### Passage ###

Hacker News new | past | comments | ask | show | jobs | submit login
XFS metadata corruption after upgrade to 6.3.3 kernel (redhat.com)
130 points by itvision on May 26, 2023 | hide | past | favorite | 48 comments



Apparently the 6.3 kernel made significant changes to some relevant APIs -- I noticed OpenZFS is not released for 6.3 yet. https://github.com/openzfs/zfs/issues/14622


> So far, it looks like this will be a major undertaking. Whoever was responsible for the namespace support is going to have to rebase the entire dang thing with alternate code paths for everything, because as of Linux 6.3, they replaced a whole mess of APIs so they either newly accept struct mnt_idmap * instead of struct user_namespace *, or accept the former in addition to the previous parameters. This has far reaching implications, I think. Good luck to whoever attempts the task.

ouch


Ouch indeed. I've been wondering why it seems to be taking longer than usual for ZFS to build against the new kernel. Guess I'll be on LTS kernels for awhile yet.

For once at least I feel like these changes aren't just the Linux devs breaking ZFS for funsies.


Support is already merged in git tip, a stable release just hasn't been cut with those changes backported yet.

I don't think it'd be that problematic to backport, from what I saw, just nobody's done it.


the struct mnt_idmap stuff was badly needed, before struct user_namespace was being passed around for two different purposes - it was just asking for confusion and bugs.

### Source data ###

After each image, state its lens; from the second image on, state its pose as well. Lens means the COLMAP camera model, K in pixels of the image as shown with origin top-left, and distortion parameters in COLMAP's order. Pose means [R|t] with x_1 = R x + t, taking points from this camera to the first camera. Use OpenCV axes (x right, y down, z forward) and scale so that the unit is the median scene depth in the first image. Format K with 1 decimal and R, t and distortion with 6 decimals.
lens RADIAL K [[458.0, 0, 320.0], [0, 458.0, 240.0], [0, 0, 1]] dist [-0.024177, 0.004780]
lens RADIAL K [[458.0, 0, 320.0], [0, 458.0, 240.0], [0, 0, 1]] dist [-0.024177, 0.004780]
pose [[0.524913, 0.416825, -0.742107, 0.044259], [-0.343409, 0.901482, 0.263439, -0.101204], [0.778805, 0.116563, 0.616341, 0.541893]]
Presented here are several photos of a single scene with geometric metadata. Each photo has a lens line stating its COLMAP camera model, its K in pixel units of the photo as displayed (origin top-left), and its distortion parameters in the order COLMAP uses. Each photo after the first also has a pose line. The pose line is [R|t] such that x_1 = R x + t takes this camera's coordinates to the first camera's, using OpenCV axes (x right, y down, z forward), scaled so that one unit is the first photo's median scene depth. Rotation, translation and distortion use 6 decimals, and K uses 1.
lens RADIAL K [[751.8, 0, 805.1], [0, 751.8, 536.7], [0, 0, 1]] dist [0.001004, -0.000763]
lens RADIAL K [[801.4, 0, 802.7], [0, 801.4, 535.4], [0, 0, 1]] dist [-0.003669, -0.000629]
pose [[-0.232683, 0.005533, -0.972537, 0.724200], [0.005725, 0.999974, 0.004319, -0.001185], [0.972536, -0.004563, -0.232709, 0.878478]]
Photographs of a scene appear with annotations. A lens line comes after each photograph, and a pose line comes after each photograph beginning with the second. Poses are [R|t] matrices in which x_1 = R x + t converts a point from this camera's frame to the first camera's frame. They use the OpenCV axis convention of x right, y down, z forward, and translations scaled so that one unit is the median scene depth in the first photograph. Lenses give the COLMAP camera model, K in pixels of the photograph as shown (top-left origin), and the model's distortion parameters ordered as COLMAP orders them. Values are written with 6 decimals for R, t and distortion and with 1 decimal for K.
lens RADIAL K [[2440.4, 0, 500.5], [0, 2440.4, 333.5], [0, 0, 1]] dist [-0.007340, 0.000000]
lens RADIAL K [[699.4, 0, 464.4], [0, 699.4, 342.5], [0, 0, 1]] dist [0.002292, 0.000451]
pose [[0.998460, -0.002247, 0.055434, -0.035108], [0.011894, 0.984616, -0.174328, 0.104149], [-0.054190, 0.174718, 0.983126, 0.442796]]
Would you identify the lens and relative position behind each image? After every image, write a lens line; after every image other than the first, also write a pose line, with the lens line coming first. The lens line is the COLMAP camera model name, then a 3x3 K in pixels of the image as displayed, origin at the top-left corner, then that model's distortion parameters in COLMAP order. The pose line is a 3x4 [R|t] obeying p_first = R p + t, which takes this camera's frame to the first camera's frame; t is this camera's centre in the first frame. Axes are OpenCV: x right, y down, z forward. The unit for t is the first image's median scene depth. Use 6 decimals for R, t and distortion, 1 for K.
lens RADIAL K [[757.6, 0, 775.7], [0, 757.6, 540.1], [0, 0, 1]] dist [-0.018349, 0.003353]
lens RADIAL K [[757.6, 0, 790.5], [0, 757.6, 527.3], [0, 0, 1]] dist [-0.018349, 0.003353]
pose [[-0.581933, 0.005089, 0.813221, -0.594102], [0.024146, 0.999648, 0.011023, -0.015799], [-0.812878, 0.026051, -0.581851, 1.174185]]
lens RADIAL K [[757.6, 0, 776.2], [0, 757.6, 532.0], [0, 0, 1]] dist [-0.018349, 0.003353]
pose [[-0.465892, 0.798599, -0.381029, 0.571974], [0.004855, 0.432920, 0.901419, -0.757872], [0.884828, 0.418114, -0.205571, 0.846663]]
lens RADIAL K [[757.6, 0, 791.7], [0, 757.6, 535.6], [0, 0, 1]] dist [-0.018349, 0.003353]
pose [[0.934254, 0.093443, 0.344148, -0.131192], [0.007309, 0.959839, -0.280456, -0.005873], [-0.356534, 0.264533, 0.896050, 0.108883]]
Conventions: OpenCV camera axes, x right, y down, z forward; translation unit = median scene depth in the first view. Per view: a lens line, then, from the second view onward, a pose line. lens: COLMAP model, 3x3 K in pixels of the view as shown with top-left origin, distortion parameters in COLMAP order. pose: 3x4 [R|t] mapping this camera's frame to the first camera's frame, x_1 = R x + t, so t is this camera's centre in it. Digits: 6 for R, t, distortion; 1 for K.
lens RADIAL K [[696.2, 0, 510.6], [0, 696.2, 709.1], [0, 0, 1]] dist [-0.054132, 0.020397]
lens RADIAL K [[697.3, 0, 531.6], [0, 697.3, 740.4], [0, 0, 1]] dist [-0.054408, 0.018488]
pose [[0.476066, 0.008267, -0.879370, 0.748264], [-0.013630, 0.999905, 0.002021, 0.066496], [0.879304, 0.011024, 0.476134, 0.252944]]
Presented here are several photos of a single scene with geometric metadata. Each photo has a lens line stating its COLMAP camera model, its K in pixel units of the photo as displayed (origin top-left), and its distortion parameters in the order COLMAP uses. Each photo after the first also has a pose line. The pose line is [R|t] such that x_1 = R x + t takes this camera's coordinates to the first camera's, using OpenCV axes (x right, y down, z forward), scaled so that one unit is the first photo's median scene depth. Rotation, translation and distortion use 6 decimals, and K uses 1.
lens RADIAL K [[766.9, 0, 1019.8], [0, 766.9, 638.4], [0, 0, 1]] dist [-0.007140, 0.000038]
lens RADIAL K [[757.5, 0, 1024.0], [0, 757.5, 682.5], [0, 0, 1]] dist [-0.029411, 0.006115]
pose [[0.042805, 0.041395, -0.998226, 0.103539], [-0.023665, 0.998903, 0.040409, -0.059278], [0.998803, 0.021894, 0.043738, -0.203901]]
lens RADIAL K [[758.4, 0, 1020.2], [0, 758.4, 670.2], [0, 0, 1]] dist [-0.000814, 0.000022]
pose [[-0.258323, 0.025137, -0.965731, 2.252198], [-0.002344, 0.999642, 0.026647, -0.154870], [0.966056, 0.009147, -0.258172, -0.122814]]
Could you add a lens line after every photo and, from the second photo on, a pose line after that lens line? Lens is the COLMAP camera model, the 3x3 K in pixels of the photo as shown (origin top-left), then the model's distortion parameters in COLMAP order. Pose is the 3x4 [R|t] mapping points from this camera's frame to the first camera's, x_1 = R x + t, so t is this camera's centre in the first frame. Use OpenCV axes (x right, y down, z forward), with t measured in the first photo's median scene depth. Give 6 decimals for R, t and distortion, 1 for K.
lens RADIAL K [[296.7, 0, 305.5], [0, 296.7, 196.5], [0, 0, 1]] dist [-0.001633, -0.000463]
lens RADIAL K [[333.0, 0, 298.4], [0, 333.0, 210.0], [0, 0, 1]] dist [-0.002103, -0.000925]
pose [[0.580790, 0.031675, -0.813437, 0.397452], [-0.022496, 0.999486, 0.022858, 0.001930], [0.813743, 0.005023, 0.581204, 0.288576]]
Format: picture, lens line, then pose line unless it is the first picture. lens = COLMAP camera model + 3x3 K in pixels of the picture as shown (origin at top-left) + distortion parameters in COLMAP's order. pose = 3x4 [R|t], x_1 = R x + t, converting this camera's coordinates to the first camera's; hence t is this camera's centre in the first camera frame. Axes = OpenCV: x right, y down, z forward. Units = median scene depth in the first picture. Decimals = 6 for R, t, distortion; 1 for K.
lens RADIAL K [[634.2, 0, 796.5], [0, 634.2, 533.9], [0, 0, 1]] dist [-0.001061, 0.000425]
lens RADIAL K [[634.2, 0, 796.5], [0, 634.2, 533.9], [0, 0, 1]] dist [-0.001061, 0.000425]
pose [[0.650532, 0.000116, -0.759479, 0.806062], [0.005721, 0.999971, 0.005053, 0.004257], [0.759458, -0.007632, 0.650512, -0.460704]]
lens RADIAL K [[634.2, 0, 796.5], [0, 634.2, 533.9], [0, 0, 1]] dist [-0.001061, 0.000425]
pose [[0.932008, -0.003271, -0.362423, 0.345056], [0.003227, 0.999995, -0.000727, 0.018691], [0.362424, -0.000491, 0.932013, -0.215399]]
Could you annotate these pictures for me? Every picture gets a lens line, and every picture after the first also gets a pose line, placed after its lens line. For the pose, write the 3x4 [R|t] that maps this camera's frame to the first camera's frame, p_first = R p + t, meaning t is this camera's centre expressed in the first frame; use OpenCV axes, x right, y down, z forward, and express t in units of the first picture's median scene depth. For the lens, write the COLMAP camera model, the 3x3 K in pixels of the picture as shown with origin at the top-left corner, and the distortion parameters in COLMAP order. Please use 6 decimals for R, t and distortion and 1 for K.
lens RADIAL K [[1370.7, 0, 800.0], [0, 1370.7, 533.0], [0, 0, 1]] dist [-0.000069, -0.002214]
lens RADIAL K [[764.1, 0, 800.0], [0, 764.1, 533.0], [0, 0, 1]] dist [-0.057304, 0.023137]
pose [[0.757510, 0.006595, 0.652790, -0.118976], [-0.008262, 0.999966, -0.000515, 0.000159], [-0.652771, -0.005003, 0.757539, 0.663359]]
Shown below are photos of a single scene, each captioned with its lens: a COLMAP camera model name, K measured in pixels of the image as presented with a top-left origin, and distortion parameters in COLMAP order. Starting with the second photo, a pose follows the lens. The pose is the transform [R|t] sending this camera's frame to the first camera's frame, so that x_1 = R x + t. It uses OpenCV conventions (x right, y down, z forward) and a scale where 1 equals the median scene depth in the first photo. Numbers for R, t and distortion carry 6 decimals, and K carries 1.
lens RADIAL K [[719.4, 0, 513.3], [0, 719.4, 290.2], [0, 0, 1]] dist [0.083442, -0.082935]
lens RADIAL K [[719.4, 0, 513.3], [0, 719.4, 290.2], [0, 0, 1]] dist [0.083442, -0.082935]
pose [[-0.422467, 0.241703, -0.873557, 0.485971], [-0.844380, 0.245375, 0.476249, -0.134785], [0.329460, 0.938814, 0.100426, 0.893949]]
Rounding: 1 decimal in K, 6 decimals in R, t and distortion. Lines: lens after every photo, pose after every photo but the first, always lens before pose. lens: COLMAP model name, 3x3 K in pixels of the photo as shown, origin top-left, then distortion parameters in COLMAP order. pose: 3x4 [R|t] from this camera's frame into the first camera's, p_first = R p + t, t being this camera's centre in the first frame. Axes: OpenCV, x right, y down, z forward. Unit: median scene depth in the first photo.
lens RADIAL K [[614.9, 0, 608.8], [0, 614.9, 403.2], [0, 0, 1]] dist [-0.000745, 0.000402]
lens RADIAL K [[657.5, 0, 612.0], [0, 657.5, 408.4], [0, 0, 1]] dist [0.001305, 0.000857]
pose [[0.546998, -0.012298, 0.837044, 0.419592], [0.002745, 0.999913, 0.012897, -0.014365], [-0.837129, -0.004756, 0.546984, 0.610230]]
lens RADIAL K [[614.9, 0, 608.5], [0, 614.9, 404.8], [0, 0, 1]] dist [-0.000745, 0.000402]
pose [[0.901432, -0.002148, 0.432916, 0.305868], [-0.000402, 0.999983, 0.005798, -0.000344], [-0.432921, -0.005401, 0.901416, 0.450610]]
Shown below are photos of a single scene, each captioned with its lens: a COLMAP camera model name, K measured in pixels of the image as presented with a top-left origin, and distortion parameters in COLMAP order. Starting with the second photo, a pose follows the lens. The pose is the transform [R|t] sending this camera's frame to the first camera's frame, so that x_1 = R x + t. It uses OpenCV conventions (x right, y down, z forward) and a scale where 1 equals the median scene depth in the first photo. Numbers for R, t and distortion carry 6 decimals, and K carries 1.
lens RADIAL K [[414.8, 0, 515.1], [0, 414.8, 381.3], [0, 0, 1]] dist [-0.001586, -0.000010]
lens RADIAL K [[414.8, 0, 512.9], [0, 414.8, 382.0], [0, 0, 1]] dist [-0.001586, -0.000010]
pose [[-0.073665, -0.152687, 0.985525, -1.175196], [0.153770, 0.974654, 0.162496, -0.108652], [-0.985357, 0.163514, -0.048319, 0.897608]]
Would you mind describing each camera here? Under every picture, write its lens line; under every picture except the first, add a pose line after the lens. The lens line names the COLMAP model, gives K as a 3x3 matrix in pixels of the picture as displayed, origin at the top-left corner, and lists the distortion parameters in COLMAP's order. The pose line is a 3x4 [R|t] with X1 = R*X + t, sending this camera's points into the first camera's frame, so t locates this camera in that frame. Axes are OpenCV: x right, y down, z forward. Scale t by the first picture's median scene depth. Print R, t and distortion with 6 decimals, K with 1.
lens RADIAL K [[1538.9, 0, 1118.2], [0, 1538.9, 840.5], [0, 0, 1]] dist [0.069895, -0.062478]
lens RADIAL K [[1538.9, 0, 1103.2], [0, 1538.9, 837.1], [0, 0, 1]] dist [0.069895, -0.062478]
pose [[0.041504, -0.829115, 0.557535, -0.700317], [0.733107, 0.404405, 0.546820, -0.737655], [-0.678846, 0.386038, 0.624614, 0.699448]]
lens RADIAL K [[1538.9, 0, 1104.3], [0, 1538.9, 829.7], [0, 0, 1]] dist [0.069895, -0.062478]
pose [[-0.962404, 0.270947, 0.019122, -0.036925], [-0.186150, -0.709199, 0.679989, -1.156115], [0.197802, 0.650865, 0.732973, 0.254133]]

###

Aim of the exercise:
Continue the Hacker News thread above about XFS corruption and the 6.3 kernel, starting after its last comment.

Answer section:
I keep having this kinky fantasy of a GPL'd Rust ZFS re-implementation. Yeah, I know.


You'd be more likely to get one for bcachefs. Kent has expressed some interest in Rust although he is (correctly) just focusing on finishing the filesystem first.


I'm curious about which would stabilize more quickly, an all new filesystem or the reimplementation of an existing one in a different language? The reimpl has the advantage of having the original to compare and test with, but the fresh design can use a staged approach. Yet more hypothetical Friday-style questions.


Incremental file by file rewrite, for sure.


There’s a lot of unexplored stuff w.r.t. the GPL license, but I doubt that would legally work for a rewrite of CDDL-licensed ZFS to a GPL license.


An implementation in a different language should be pretty clear of license constraints? No code shared is no code shared.


koverstreet wrote “Incremental file by file rewrite, for sure.”

That implies intermediate versions that have both CDDL-licensed ZFS code and new rust code. That rust code, inside the ZFS code base, can’t be GPL-licensed because of the incompatibility of the two licenses.

As the writer of that code, you can separately license your code as GPL if you want, but not in a product containing any CDDL-licensed code (at least in the reading of the FSF. See https://en.wikipedia.org/wiki/Common_Development_and_Distrib...)

So, you could argue that you can license the full product as GPL once all CDDL licensed code has been replaced, and then continue working on that version.

IMO, it is at the least unclear whether that’s legally true.

(All personal opinion, not legal advice, etc)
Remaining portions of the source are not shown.